## [WHAT IS NEEDED]
Please change every "series" in the records below to "data line" and give the records again with nothing else altered. Leave the pictures out.

## [INPUT DATA]

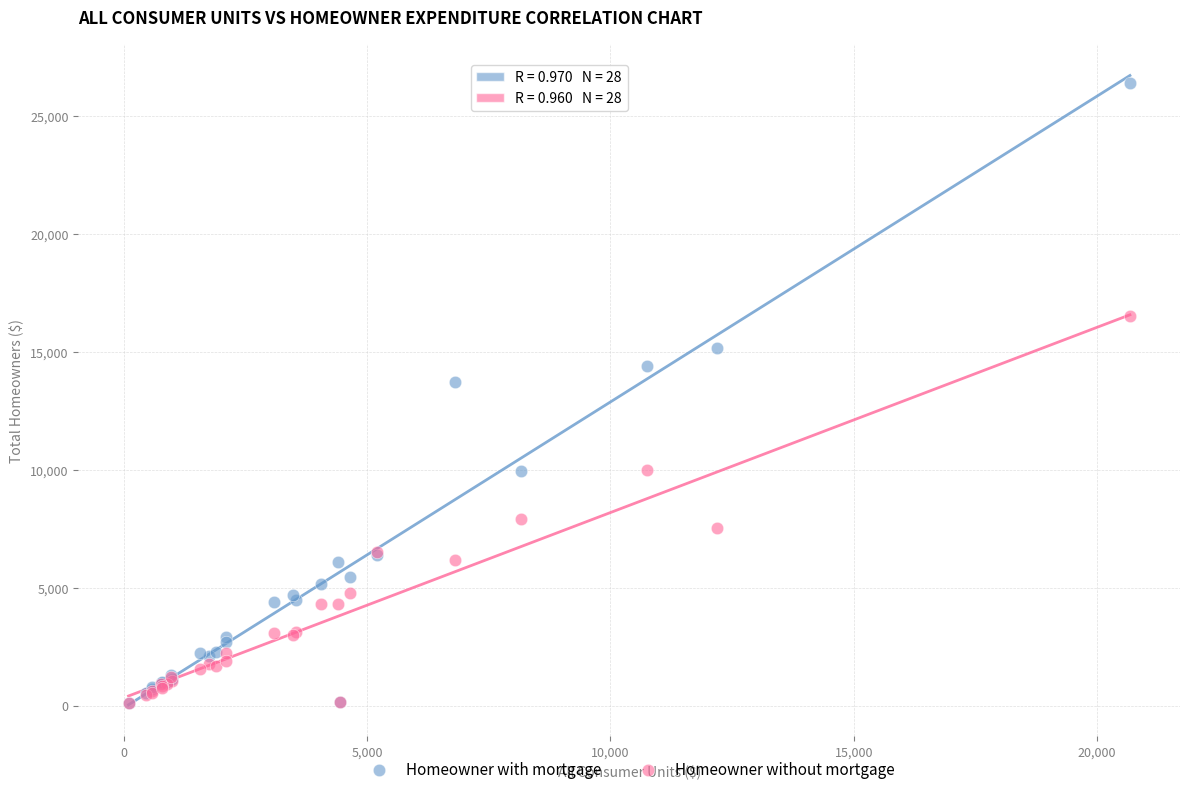

What are all the series names shown in the legend?

Homeowner with mortgage, Homeowner without mortgage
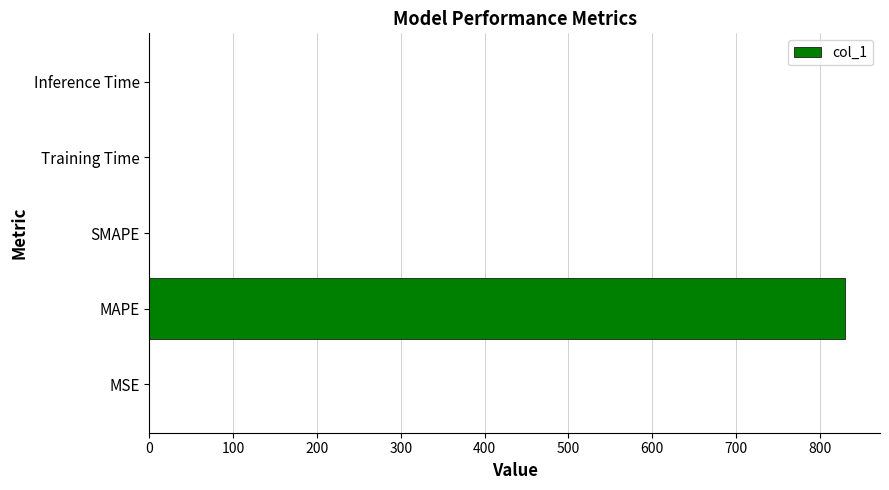

What value does the data have at MAPE?

830.1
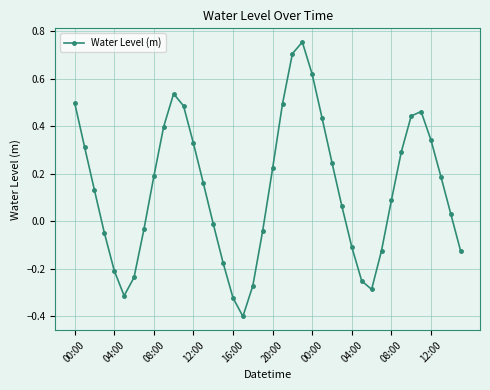

True or false: there are more than 2 points higher than both neighbors.

True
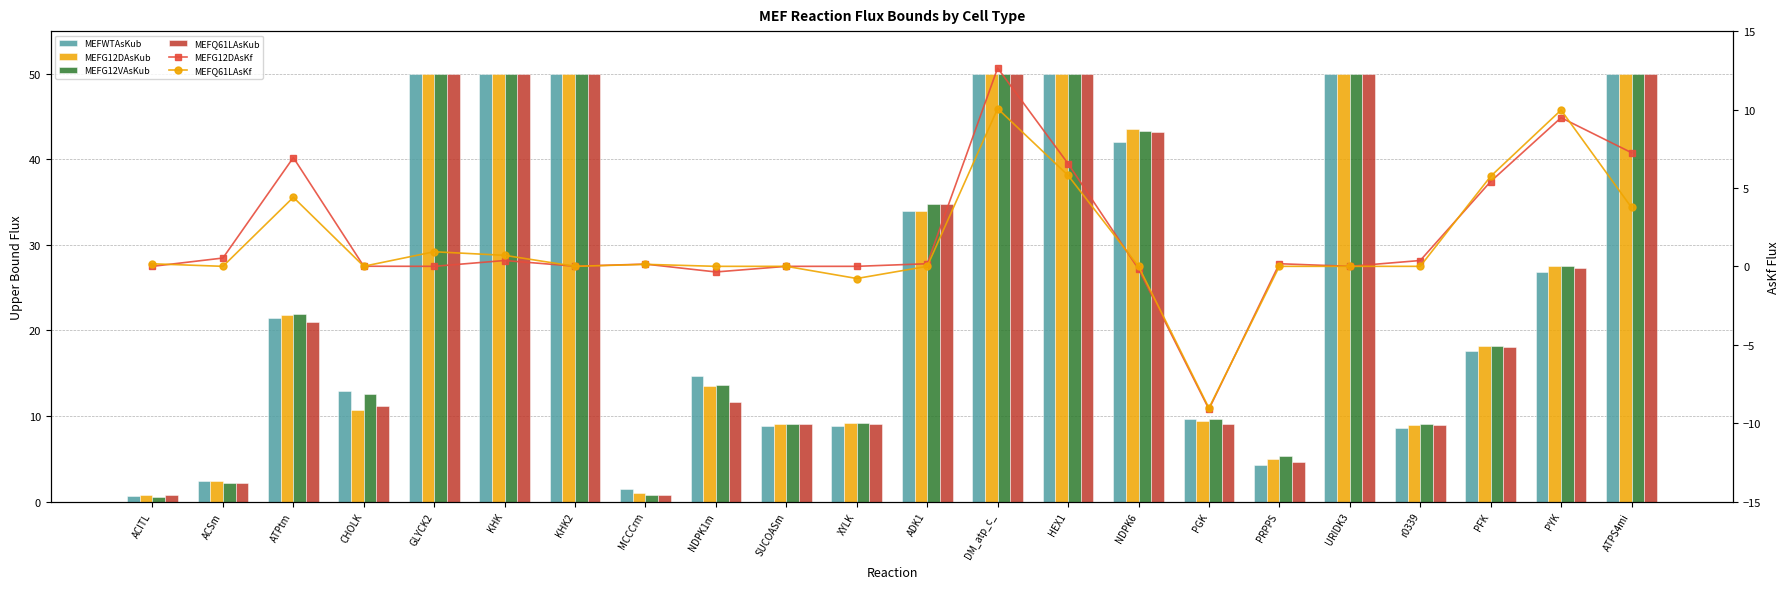

Rank the series by their maximum value, from lowest to highest.

MEFQ61LAsKf, MEFG12DAsKf, MEFWTAsKub, MEFG12DAsKub, MEFG12VAsKub, MEFQ61LAsKub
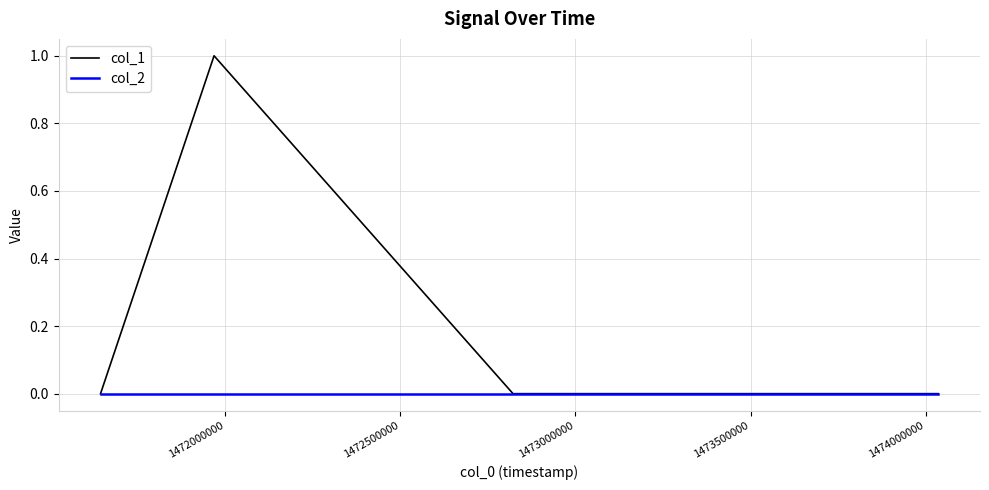

Which series has the largest total across all categories?

col_1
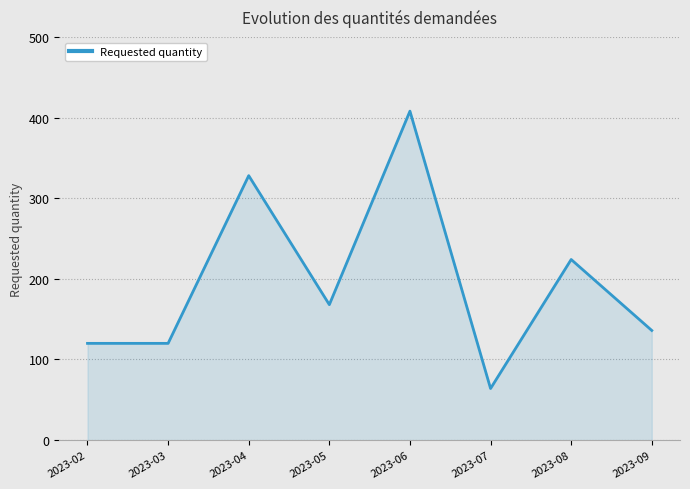

True or false: the data shows 541 at 2023-06.

False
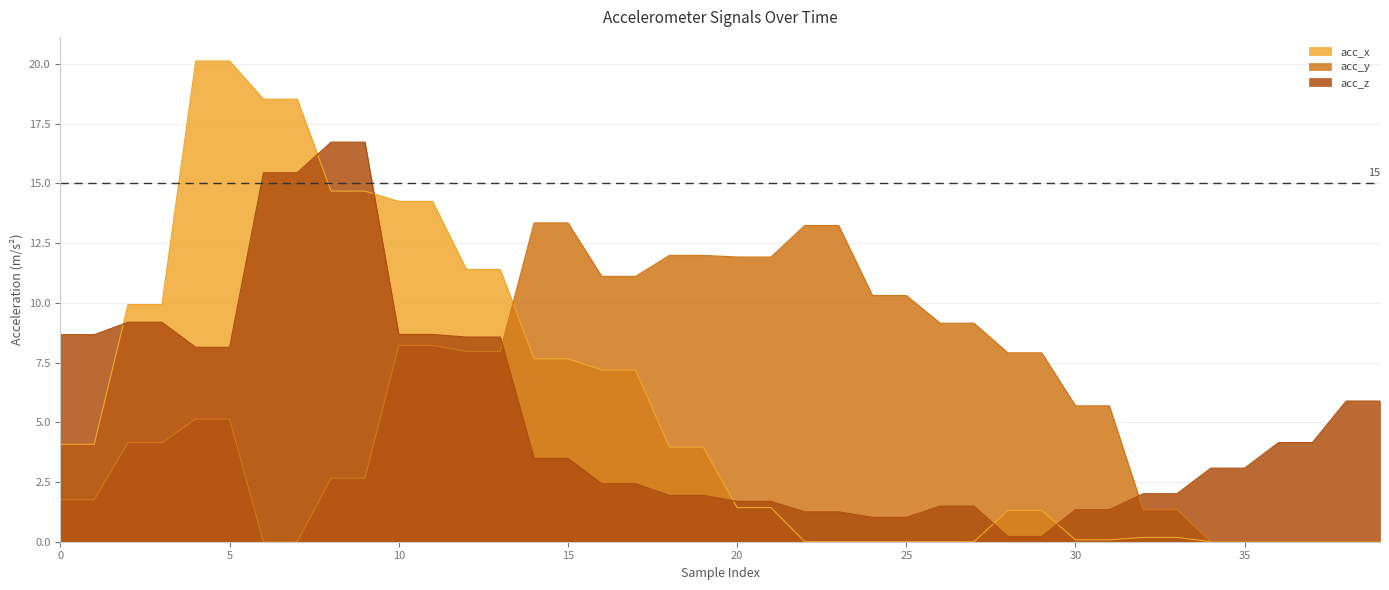

Rank the categories by acc_y value from highest to lowest.

14, 15, 22, 23, 18, 19, 20, 21, 16, 17, 24, 25, 26, 27, 10, 11, 12, 13, 28, 29, 30, 31, 4, 5, 2, 3, 8, 9, 0, 1, 32, 33, 6, 7, 34, 35, 38, 39, 36, 37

## [ANSWER BELOW]
What are all the data line names shown in the legend?

Homeowner with mortgage, Homeowner without mortgage

What value does the data have at MAPE?

830.1

True or false: there are more than 2 points higher than both neighbors.

True

Rank the data line by their maximum value, from lowest to highest.

MEFQ61LAsKf, MEFG12DAsKf, MEFWTAsKub, MEFG12DAsKub, MEFG12VAsKub, MEFQ61LAsKub

Which data line has the largest total across all categories?

col_1

True or false: the data shows 541 at 2023-06.

False

Rank the categories by acc_y value from highest to lowest.

14, 15, 22, 23, 18, 19, 20, 21, 16, 17, 24, 25, 26, 27, 10, 11, 12, 13, 28, 29, 30, 31, 4, 5, 2, 3, 8, 9, 0, 1, 32, 33, 6, 7, 34, 35, 38, 39, 36, 37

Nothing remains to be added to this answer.